ASSIGNMENT:
Give the username of every poster in the forum thread below about children's birthday parties, in the order they first post.
=== SOURCE EXTRACT ===
EwItsAHooman · 26/09/2018 22:51

Most kids parties here tend to be at birthday child's house, an entertainment venue such as softplay/cinema/climbing walls/bowling/trampolining, church hall, or function room at a club.

If it's at a house then parents drop off and leave although the hosts usually say that you are welcome to stay if you want to.

All other venues, parents stay. 7-8yo tends to be the point at which parents start leaving them but again depends on the venue and the activity.

At house and church hall type parties, there are usually tea bags and a jar of coffee so parents can make themselves a drink.

At entertainment venues and function clubs there are not usually drinks provided but given that the parents are paying around £10-£18 a head for the kids I really would not expect a drink or any sort of refreshment. I'd either have no drink or would buy my own, the cost of a drink plus a gift is still normally cheaper than the price-per-head cost of the party.

It's unreasonable to expect 1-2 adults to look after 20+ children in a public venue especially when they are not familiar to those children, it's a ratio that people wouldn't accept on school trips, in a childcare setting, or in many extra curricular activities so why would they think it's acceptable at a party?

ASqueakingInTheShrubbery · 26/09/2018 22:52

I've been to a flurry of 5th birthday parties in the last month and all parents have stayed. One asked whether she had to, but when the party mum said that they usually do, she was fine. It would be nice to provide cups of tea, but at one party where the venue's kettle was broken (church hall type place) we managed fine with orange squash.

Gersemi · 26/09/2018 22:54

I wouldn't expect adults to stay at age 5. At that age children are coping without parents in school, after all.

MediocrePenguin · 26/09/2018 22:55

You sound a bit mad. They are left under the supervision of one teacher all day at school - they should be responsible enough by 5/6 to go to the loo themselves!

Here the majority of kids that age would be dropped off and if you feel that uncomfortable/unfamiliar with people YOU invited then maybe you shouldn't have bothered in the first place!

I mean what the he'll are you worried about?! It's soft plat ffs.

GreenMeerkat · 26/09/2018 22:58

@Gersemi school is a controlled and secure environment with qualified practitioners caring for the same children every day.
=== EXTRACTED INFORMATION ===
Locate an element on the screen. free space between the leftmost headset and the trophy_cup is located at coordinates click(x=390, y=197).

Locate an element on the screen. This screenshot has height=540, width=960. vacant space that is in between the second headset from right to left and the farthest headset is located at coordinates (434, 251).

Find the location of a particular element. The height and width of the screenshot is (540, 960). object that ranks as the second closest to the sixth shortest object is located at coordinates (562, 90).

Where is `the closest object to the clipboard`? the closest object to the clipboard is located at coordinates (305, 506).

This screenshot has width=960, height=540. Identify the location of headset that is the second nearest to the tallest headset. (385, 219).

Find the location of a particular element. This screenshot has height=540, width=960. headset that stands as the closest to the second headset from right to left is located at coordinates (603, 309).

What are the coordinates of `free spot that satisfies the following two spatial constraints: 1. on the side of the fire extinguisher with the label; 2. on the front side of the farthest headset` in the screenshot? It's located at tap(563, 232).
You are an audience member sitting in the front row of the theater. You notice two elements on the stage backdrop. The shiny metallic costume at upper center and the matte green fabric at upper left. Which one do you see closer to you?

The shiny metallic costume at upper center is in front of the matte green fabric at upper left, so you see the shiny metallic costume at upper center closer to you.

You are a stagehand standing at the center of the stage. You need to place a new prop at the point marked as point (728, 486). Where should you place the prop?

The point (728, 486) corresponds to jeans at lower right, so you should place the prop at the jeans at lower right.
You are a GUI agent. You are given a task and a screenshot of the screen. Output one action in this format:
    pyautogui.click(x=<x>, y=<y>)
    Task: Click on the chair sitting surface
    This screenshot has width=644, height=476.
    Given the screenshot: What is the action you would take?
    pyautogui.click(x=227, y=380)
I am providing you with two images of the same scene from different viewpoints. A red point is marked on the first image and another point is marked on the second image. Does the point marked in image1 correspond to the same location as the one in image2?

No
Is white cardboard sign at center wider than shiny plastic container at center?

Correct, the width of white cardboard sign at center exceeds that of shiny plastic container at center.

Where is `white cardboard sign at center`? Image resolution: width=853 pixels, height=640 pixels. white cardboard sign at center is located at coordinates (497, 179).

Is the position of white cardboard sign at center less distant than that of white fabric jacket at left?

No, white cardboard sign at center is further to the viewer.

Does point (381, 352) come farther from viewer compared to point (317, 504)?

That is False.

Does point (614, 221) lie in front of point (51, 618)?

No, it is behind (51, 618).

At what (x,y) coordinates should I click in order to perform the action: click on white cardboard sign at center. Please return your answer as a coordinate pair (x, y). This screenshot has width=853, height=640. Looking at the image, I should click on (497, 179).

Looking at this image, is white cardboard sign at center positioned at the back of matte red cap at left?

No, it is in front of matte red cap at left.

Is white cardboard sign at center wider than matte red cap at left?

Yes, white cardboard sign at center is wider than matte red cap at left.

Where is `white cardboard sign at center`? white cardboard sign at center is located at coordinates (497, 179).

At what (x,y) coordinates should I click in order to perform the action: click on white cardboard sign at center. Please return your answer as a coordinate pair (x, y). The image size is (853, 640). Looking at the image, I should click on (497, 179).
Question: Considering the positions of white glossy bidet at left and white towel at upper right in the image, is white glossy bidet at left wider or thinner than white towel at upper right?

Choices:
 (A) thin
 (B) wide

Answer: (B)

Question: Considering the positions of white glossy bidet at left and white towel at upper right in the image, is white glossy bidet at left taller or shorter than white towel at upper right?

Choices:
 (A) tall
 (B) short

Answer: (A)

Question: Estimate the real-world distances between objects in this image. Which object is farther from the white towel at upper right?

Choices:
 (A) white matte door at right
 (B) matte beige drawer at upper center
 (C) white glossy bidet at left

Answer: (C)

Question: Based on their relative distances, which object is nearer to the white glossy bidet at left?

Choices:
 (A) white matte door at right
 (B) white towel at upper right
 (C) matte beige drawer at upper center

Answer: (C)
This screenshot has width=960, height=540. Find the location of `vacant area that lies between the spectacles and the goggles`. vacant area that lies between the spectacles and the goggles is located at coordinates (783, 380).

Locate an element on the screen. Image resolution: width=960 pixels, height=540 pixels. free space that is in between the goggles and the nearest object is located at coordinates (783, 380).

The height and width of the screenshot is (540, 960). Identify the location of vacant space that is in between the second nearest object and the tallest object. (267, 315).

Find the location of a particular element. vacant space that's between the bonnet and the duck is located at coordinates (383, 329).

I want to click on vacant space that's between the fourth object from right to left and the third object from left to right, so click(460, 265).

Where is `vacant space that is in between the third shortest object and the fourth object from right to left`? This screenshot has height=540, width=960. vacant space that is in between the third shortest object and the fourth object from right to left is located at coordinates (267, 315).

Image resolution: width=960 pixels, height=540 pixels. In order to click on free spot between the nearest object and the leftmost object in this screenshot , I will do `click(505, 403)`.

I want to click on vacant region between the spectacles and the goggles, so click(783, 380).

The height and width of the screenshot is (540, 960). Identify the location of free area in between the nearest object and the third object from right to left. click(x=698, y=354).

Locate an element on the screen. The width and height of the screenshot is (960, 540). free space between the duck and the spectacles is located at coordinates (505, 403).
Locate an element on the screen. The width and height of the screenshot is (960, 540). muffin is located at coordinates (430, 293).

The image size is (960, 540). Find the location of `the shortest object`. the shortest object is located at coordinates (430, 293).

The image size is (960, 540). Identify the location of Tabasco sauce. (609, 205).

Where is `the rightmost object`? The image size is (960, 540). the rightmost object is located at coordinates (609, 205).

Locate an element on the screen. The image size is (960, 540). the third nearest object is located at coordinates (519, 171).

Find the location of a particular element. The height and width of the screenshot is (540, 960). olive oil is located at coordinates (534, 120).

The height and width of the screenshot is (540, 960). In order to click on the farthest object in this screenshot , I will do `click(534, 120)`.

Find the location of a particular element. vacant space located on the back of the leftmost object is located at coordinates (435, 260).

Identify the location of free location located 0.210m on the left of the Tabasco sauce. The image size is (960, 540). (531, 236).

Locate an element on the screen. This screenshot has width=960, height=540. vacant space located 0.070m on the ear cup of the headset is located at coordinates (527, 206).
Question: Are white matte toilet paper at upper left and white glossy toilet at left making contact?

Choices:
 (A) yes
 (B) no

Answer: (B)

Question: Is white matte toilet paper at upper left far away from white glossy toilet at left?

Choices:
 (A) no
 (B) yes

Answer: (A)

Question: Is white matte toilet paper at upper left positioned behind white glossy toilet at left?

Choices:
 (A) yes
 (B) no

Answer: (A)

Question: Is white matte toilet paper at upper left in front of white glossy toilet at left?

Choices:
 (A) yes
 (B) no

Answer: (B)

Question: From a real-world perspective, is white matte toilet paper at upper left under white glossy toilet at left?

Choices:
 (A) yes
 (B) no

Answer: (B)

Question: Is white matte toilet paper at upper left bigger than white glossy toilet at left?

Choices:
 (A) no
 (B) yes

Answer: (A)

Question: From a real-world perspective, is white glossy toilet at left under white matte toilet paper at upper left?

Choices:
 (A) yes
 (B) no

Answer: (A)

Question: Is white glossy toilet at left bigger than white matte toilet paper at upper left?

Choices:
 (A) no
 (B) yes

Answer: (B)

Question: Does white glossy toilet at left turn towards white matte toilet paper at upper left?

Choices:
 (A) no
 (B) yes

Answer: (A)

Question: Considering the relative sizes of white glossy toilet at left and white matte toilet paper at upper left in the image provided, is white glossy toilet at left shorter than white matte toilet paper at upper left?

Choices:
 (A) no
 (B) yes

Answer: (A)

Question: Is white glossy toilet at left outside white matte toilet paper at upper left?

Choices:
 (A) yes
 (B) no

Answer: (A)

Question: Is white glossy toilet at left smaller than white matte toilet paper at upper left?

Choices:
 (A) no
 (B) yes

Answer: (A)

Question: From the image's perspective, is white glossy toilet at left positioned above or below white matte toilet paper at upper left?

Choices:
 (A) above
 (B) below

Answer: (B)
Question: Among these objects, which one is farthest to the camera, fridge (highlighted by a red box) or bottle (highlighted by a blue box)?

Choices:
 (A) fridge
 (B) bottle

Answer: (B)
===
FINISHED TASK:
EwItsAHooman
ASqueakingInTheShrubbery
Gersemi
MediocrePenguin
GreenMeerkat